Thank you @bruno29a and @takbb
I agree the line breaks would be the possible reason for this.
However, I am using pipe as a delimiter to align with the previously created files (transferred to me).
The configuration is as under:

bruno29a · April 22, 2021, 9:26pm

Hi @pranavgupta , in the Advanced Settings for Quotes, can you try “Always”?

Also, can you try opening the csv from some editor that supports regular expression, and see if you can search for “\r\n\r\n” or “\n\n” or “\n|”, the last one being searching for any breakline before a delimiter. This would tell you what kind of dirty data you have, and you would either correct the data from the source, or play around in Knime to tackle these.

But you need to identify them first.

It is hard for us to provide the exact solution when we can’t see the data…

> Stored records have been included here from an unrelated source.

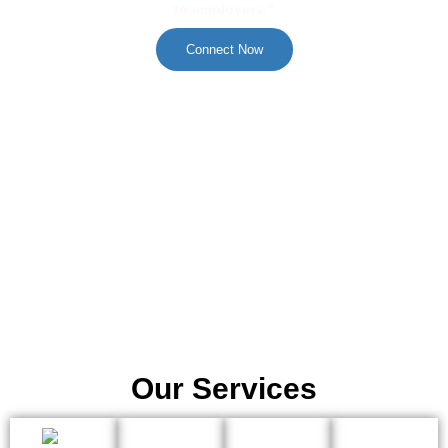
to employers.”
Connect Now
Our Services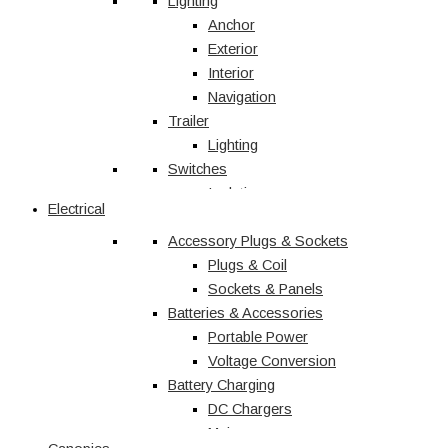
Vehicle Accessories
Lighting
Jerry Cans
Anchor
Radio & Navigation
Exterior
Antennas
Interior
UHF
Navigation
Recovery
Trailer
Recovery Kits
Lighting
Switches
Straps & Accessories
Winches & Accessories
Isolation
Electrical
Battery Charging
Rocker Switches
Accessory Plugs & Sockets
DC Chargers
Solenoids
Solar
Toggle
Plugs & Coil
Sockets & Panels
Marine
Batteries & Accessories
Portable Power
Shop All
Voltage Conversion
Battery Charging
DC Chargers
Mains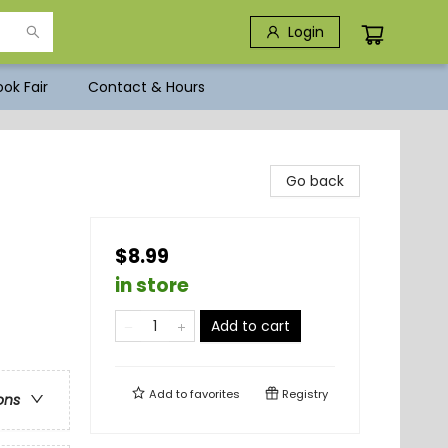
Login
ok Fair
Contact & Hours
Go back
$8.99
in store
Add to cart
Add to
favorites
Registry
ons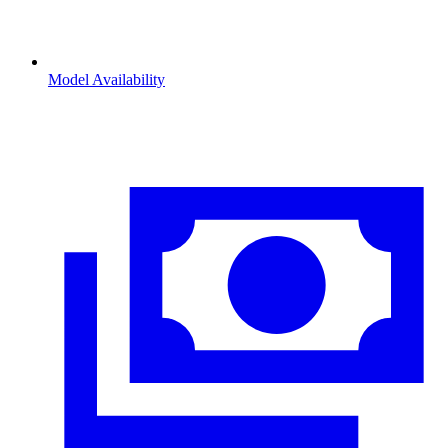
Model Availability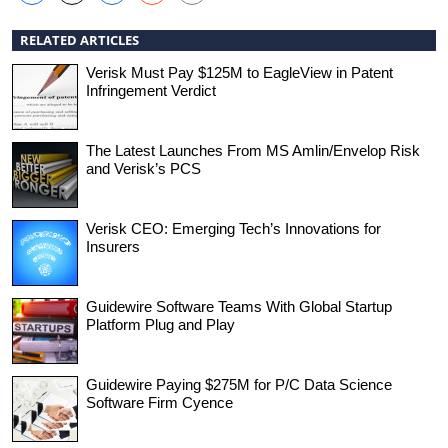
RELATED ARTICLES
Verisk Must Pay $125M to EagleView in Patent
Infringement Verdict
The Latest Launches From MS Amlin/Envelop Risk
and Verisk’s PCS
Verisk CEO: Emerging Tech’s Innovations for
Insurers
Guidewire Software Teams With Global Startup
Platform Plug and Play
Guidewire Paying $275M for P/C Data Science
Software Firm Cyence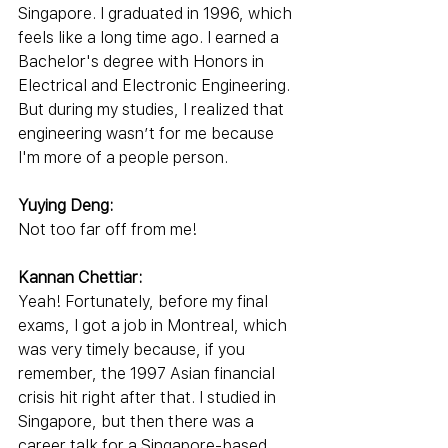
Singapore. I graduated in 1996, which 
feels like a long time ago. I earned a 
Bachelor's degree with Honors in 
Electrical and Electronic Engineering. 
But during my studies, I realized that 
engineering wasn’t for me because 
I'm more of a people person.
Yuying Deng:
Not too far off from me!
Kannan Chettiar:
Yeah! Fortunately, before my final 
exams, I got a job in Montreal, which 
was very timely because, if you 
remember, the 1997 Asian financial 
crisis hit right after that. I studied in 
Singapore, but then there was a 
career talk for a Singapore-based 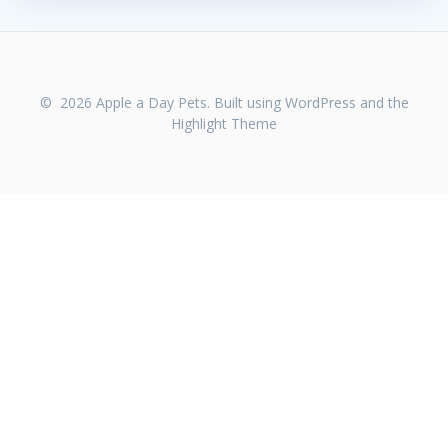
© 2026 Apple a Day Pets. Built using WordPress and the
Highlight Theme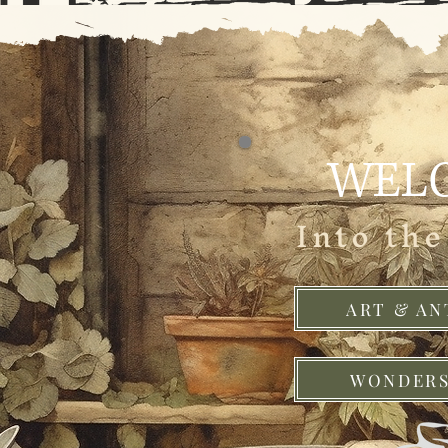
WEL
Into th
ART & AN
WONDERS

takbb · April 22, 2021, 9:41pm

In addition, another thing you can try is with the working xlsx file read into excel, can you save it from excel as a csv file, choosing similar settings (e.g pipe delimiter) that you have in knime and then see if that file reads back into excel correctly.

If it does, can you then compare both the knime produced csv, and the one produced from excel and see how they compare at the rows where you are seeing problems.

That difference might tell us something about what is wrong and what, if any, additional config might be needed, or if it’s another problem altogether.

mlauber71 · April 23, 2021, 4:38am

@pranavgupta you could try to use R to write the CSV file and see if there is a different outcome.

CSV files are not ideal when transferring data but I do understand why they are still being used.

Sometimes I used even more excotic characters as separators like the “flattened turtle”

¤

ASCII 164. And you definitely should check for some hidden line breaks in the original data.

bruno29a · April 23, 2021, 11:56am

“flattened turtle” lol, love the name

takbb · April 23, 2021, 12:04pm

Me too… The poor turtle though … Not so much

system · October 23, 2021, 12:05am

This topic was automatically closed 182 days after the last reply. New replies are no longer allowed.